> **Task directions**: If a record below holds a picture, leave the picture out and copy the rest exactly.

Items from a dataset
***
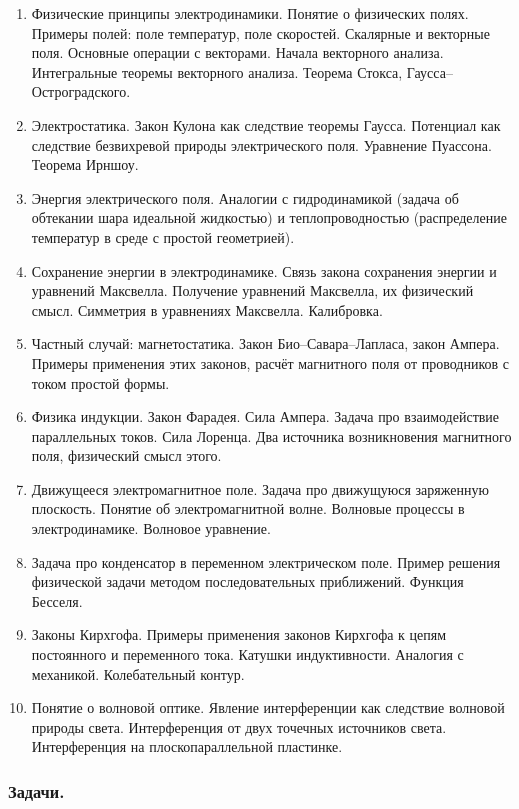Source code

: \documentclass[12pt,a4paper,oneside]{scrartcl}
\begin{document}
\begin{enumerate}
\item Физические принципы электродинамики. Понятие о физических
  полях. Примеры полей: поле температур, поле скоростей. Скалярные и
  векторные поля. Основные операции с векторами. Начала векторного
  анализа. Интегральные теоремы векторного анализа. Теорема Стокса,
  Гаусса–Остроградского.
\item Электростатика. Закон Кулона как следствие теоремы
  Гаусса. Потенциал как следствие безвихревой природы электрического
  поля. Уравнение Пуассона. Теорема Ирншоу.
\item Энергия электрического поля. Аналогии с гидродинамикой (задача
  об обтекании шара идеальной жидкостью) и теплопроводностью
  (распределение температур в среде с простой геометрией).
\item Сохранение энергии в электродинамике. Связь закона сохранения
  энергии и уравнений Максвелла. Получение уравнений Максвелла, их
  физический смысл. Симметрия в уравнениях Максвелла. Калибровка.
\item Частный случай: магнетостатика. Закон Био–Савара–Лапласа, закон
  Ампера. Примеры применения этих законов, расчёт магнитного поля от
  проводников с током простой формы.
\item Физика индукции. Закон Фарадея. Сила Ампера. Задача про
  взаимодействие параллельных токов. Сила Лоренца. Два источника
  возникновения магнитного поля, физический смысл этого.
\item Движущееся электромагнитное поле. Задача про движущуюся
  заряженную плоскость. Понятие об электромагнитной волне. Волновые
  процессы в электродинамике. Волновое уравнение.
\item Задача про конденсатор в переменном электрическом поле. Пример
  решения физической задачи методом последовательных
  приближений. Функция Бесселя.
\item Законы Кирхгофа. Примеры применения законов Кирхгофа к цепям
  постоянного и переменного тока. Катушки индуктивности. Аналогия с
  механикой. Колебательный контур.
\item Понятие о волновой оптике. Явление интерференции как следствие
  волновой природы света. Интерференция от двух точечных источников
  света. Интерференция на плоскопараллельной пластинке.
\end{enumerate}

\subsubsection{Задачи.}
\label{sec:daily_11_problems}
\end{document}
***
> **Response area**:
Source code

: \documentclass[12pt,a4paper,oneside]{scrartcl}
\begin{document}
\begin{enumerate}
\item Физические принципы электродинамики. Понятие о физических
  полях. Примеры полей: поле температур, поле скоростей. Скалярные и
  векторные поля. Основные операции с векторами. Начала векторного
  анализа. Интегральные теоремы векторного анализа. Теорема Стокса,
  Гаусса–Остроградского.
\item Электростатика. Закон Кулона как следствие теоремы
  Гаусса. Потенциал как следствие безвихревой природы электрического
  поля. Уравнение Пуассона. Теорема Ирншоу.
\item Энергия электрического поля. Аналогии с гидродинамикой (задача
  об обтекании шара идеальной жидкостью) и теплопроводностью
  (распределение температур в среде с простой геометрией).
\item Сохранение энергии в электродинамике. Связь закона сохранения
  энергии и уравнений Максвелла. Получение уравнений Максвелла, их
  физический смысл. Симметрия в уравнениях Максвелла. Калибровка.
\item Частный случай: магнетостатика. Закон Био–Савара–Лапласа, закон
  Ампера. Примеры применения этих законов, расчёт магнитного поля от
  проводников с током простой формы.
\item Физика индукции. Закон Фарадея. Сила Ампера. Задача про
  взаимодействие параллельных токов. Сила Лоренца. Два источника
  возникновения магнитного поля, физический смысл этого.
\item Движущееся электромагнитное поле. Задача про движущуюся
  заряженную плоскость. Понятие об электромагнитной волне. Волновые
  процессы в электродинамике. Волновое уравнение.
\item Задача про конденсатор в переменном электрическом поле. Пример
  решения физической задачи методом последовательных
  приближений. Функция Бесселя.
\item Законы Кирхгофа. Примеры применения законов Кирхгофа к цепям
  постоянного и переменного тока. Катушки индуктивности. Аналогия с
  механикой. Колебательный контур.
\item Понятие о волновой оптике. Явление интерференции как следствие
  волновой природы света. Интерференция от двух точечных источников
  света. Интерференция на плоскопараллельной пластинке.
\end{enumerate}

\subsubsection{Задачи.}
\label{sec:daily_11_problems}
\end{document}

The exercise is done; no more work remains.